The Sanskrit word tapas comes from the root tap, meaning “to burn,” “to blaze,” or “to consume in heat.” It represents the heat of determination, the inner fire of austerity that should be cultivated on the spiritual path. It also indicates that we should burn all desires and obstacles that stand in the way of Realization.

Tapas is often used to mean “self-control” or “cultivation of willpower.” However, in reality, tapas is more than just the cultivation of willpower. It is a commitment to develop and purify the will to the extent that it can take us deeper in our spiritual practice.

From a formal point of view, tapas is an act of making a commitment to perform a particular practice or observance for a specified amount of time. If we assume a tapas and succeed in the challenge, we gain momentum and confidence in this pure will. In this way, we can skillfully take on more and more difficult challenges and slowly build our willpower over time.

Tapas can be both an attitude and a practice. It involves perseverance in unconditionally serving spiritual purposes. Swami Sivananda used to say that military discipline is, in a way, a very good yogic discipline. When we swallow our pride, ego, desires, and fancies, transformation comes easier. Because of this, Swami Sivananda said that a trained soldier was better suited to yoga than those who had not undergone such self-effacing discipline.

Suggesting the same idea, Swami Vivekananda said that a “dacoit” (thief) might be able to realize God better than a coward or a timid person. A dacoit is daring and fearless. And, such fearlessness and daring is necessary in order to walk the spiritual path and live a spiritual life. Yoga is not meant for the timid and the fearful.

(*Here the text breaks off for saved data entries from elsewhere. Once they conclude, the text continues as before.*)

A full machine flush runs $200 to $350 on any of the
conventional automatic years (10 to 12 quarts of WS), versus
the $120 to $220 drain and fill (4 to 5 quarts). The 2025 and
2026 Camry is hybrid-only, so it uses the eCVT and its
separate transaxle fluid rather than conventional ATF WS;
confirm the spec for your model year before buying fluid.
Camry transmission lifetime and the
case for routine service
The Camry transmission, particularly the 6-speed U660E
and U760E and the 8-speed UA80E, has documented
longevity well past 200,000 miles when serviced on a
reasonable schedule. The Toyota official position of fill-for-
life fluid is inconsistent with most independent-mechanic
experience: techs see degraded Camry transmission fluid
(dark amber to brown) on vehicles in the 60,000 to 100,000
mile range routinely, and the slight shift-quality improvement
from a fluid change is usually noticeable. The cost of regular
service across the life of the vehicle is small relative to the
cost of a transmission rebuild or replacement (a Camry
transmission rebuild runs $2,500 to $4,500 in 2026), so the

In the Yoga Sutras (2:43), Patanjali describes tapas as follows:

“Through tapas, on account of the dwindling of impurity, perfection of the body and the sense organs [is acquired]. Tapas destroys the impurities of the mind and grants the yogi supernatural powers.”

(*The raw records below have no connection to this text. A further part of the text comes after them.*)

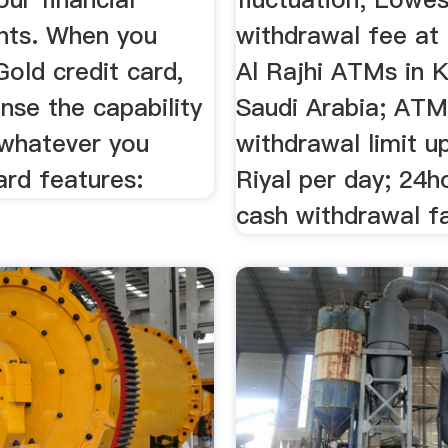
nts. When you
withdrawal fee at
Gold credit card,
Al Rajhi ATMs in 
ense the capability
Saudi Arabia; AT
 whatever you
withdrawal limit u
ard features:
Riyal per day; 24
cash withdrawal fa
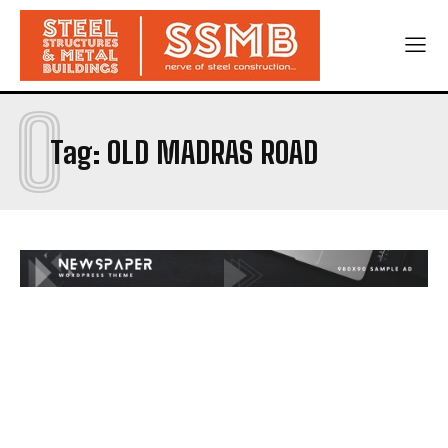
O
Tag:
OLD MADRAS ROAD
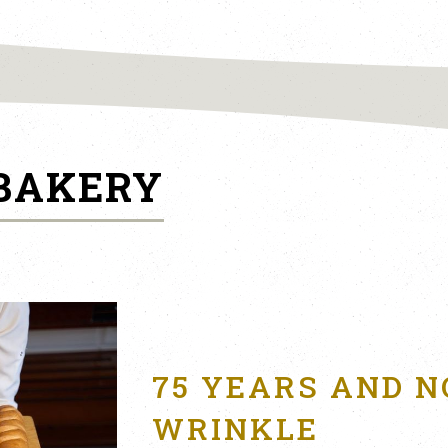
 BAKERY
75 YEARS AND N
WRINKLE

Yoga Vashista, the most renowned commentary on the Yoga Sutras, defines tapas as the endurance of extremes on the physical and subtle levels. It states that we should reach a state of detachment from heat and cold, repulsion and attraction, and fear and desire.

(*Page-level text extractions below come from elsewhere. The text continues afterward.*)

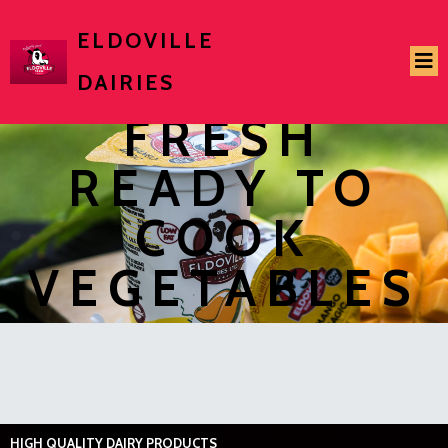
ELDOVILLE
DAIRIES
FRESH
READY TO
COOK
VEGETABLES
HIGH QUALITY DAIRY PRODUCTS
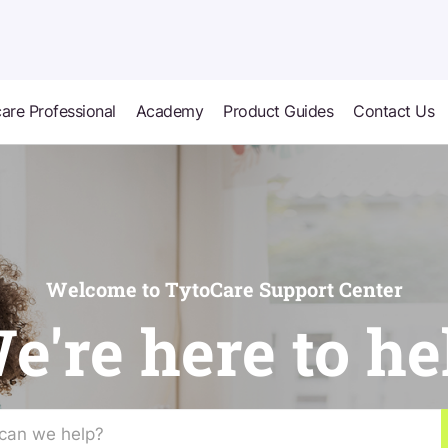
are Professional
Academy
Product Guides
Contact Us
Welcome to TytoCare Support Center
e're here to he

Tapas is the capacity to maintain a state of equilibrium (in fact, the Witness Consciousness) even when we are subjected to very challenging influences.

Svadhyaya—Self-study

The idea of svadhyaya can essentially be understood in two ways. First, it refers to the recommendation that the aspirant on the path of yoga should study both the classical texts of yoga and the writings of yoga masters in order to fully comprehend the theory behind the practice.

Self-study also indicates the practice of studying or contemplating atman (the Self), which is done through constant awareness, remembrance, discipline, meditation, and, especially, Self-Enquiry. This will eventually lead to the revelation of the Self as the very background of existence, on which all manifestation unfolds.

Ishvarapranidhana—Devotion

The final niyama is about “uninterrupted devotion or surrender to God.” The practice of ishvarapranidhana purifies the remaining desires in the mind. It also orients the mind towards the Divine, until there is no desire for anything but God. The desire for union (yoga) is all that remains in a mind purified by constant devotion.

Ishvara also can be translated as “the highest.” Therefore, we may practice devotion to “the highest ideal”—Truth, Reality, Beauty, Unconditional Love, etc. This practice may begin with formal prayers and the consecration of our actions, and will eventually develop into a natural orientation of the mind, heart, and breath towards “the highest”—the Spiritual Heart—in every moment of the day.